◆ DOCUMENT TEXT
=-=-=
The I2C bus developed by Philips (NXP) is widely used but there are almost equivalent copies, by comparison, the CAN bus is specified and controlled by the automotive industry and I do not think that there are near equivalent copies of it.  These are not used for programming and development but for communication between ICs on the same circuit board or within a car respectively.

By the 1990s embedded microcontrollers such as MC68HC12 included on-chip Flash one-wire  programming and debug interface.  These microcontrollers require compact therefore fast operating programs.  Now, 9HCS12 is made by NXP in Europe instead of Motorola in the USA and is very well optimised for 8 and 16-bit operations, these are flexible powerful microcontrollers.   This has a one-wire wire background debug plus a simple fast bootloader that monitors all serial communications and ports and then programs the flash if it has not already been programmed. 

The low-cost 8-bit variant HC908 (HC08) has 8 pins or more and can be found in very cheap products such as a computer mouse.  Software development Cosmic HC08 and HCS08 Products (cosmicsoftware.com).  The cheapest most cut-down variant that remains available RS08 datasheet page above is a subset the of MC6800 core approximately but with the background debug interface and is available with as few as 6 pins note that even the control and debug/programming pins!RESET (or alternative input function) and BDGM (or alternative output function) can be used as ports in a limited way.

In traditional programming with few or no libraries and tools to help there is very little need for debugging, (setting breakpoints and monitoring variables) but just programming.  The only time where these things are more important is initially before you have developed much code and therefore you can arrange hardware implementation to not use the two pins until late in development and for the simplest things so that you keep the option to debug for as long as practical.  In any case, I have and would always avoid sharing debugging pins with other functions.  There was a bug in one compiler I was using and the debug feature was useful for identifying it, Cosmic then rapidly fixed their compiler and the problem was resolved.
=-=-=
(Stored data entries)
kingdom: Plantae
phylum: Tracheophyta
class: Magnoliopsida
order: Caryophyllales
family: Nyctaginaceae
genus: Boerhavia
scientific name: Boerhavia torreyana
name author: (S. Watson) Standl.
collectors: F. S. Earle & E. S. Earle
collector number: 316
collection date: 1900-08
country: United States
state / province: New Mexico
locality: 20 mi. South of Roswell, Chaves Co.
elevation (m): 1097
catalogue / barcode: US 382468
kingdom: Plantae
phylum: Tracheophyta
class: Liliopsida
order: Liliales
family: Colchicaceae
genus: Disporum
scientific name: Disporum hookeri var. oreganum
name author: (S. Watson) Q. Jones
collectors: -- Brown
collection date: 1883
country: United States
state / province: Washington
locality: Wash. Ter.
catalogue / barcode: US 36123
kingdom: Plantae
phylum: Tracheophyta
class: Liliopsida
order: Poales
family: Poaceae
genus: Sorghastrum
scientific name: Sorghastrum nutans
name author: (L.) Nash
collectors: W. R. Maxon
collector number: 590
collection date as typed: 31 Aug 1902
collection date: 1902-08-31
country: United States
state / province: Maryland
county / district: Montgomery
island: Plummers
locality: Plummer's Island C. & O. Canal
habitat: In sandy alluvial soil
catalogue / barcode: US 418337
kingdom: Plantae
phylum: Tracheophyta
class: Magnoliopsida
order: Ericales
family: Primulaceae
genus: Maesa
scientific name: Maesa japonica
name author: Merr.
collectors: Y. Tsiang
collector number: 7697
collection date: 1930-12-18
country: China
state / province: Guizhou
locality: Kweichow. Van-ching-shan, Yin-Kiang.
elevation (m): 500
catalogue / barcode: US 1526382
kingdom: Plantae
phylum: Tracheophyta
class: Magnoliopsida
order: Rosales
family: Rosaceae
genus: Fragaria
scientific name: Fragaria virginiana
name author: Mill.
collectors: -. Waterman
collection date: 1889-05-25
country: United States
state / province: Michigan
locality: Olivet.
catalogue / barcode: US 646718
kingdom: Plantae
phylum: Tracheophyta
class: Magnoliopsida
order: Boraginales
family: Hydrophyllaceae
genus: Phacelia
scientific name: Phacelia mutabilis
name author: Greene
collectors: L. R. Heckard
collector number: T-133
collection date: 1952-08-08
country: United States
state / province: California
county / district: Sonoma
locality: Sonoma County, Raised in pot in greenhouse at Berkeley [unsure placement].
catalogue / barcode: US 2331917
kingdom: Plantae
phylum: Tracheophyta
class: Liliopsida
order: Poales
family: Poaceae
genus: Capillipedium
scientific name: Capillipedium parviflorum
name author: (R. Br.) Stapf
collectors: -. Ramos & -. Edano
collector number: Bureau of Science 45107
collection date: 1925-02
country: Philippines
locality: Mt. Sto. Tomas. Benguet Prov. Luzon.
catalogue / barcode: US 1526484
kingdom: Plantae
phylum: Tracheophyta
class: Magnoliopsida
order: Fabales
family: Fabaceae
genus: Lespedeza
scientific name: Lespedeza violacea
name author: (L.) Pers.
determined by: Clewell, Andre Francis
=-=-=
◆ GOALS
1 > Duplicate the lines of the records from the line containing "catalogue / barcode: US 1526484" through the end of the records, with both ends included.
2 > Write the next part of the text on microcontroller programming and debug interfaces, picking up after its final sentence.

◆ WRITTEN RESPONSES
1 >
catalogue / barcode: US 1526484
kingdom: Plantae
phylum: Tracheophyta
class: Magnoliopsida
order: Fabales
family: Fabaceae
genus: Lespedeza
scientific name: Lespedeza violacea
name author: (L.) Pers.
determined by: Clewell, Andre Francis

2 >
STM ARM based; STM32F072, Nucleo-64 
TI; MPS430, EXP430FR2433 
NXP ARM based; MKV11Z128VLF7, FRDM-KV11Z. 

In each case, these evaluation boards include the debug and programming circuits at the top of the PCBs.  They are connected and powered via a USB cable.  The microcontroller is a 32-bit bit with FLASH ROM and RAM on-chip, ports, and programming/debug interface but no bus I/O.  Rarely does an application require a 32-bit microcontroller but these parts also have more sophisticated ports, timers etc. 8 or 16-bit microcontroller would be adequate and more efficient but there is a considerable range of variants without adding more. 

Manufacturers of the microcontroller provide software tools, debugging interface and software libraries.  In the case of ARM core processors, there is one CAD tool used for writing programs which uses the code provided by the parts manufacturer.  This does not mean you can swap between manufacturers or swap between parts easily but you can now do it.  Lauterbach makes these tools for ARM.  The Texas Instruments evaluation board pictured is not an ARM core microcontroller so you need a completely different set of CAD tools for it.

Sinclair had very exciting products that always turned out to be a  disappointment.  Scientific calculator that gave the wrong answer if it had taken too long to compute a log or a trig function the manual warned of and did occur often.  A watch made with special black plastic called Black Watch.  Kits included; a matchbox-size radio,  radio and an amplifier, using pulse width modulation speaker drive (I think).  An advanced computer with an MC68008 processor and solid-state Micro-drives turned out to be a tape loop.  A portable flat-screen TV may have been okay, but I do not know about the flat-screen oscilloscope?  Still, the audacity of this company deserved an award which the Queen duly gave the owner.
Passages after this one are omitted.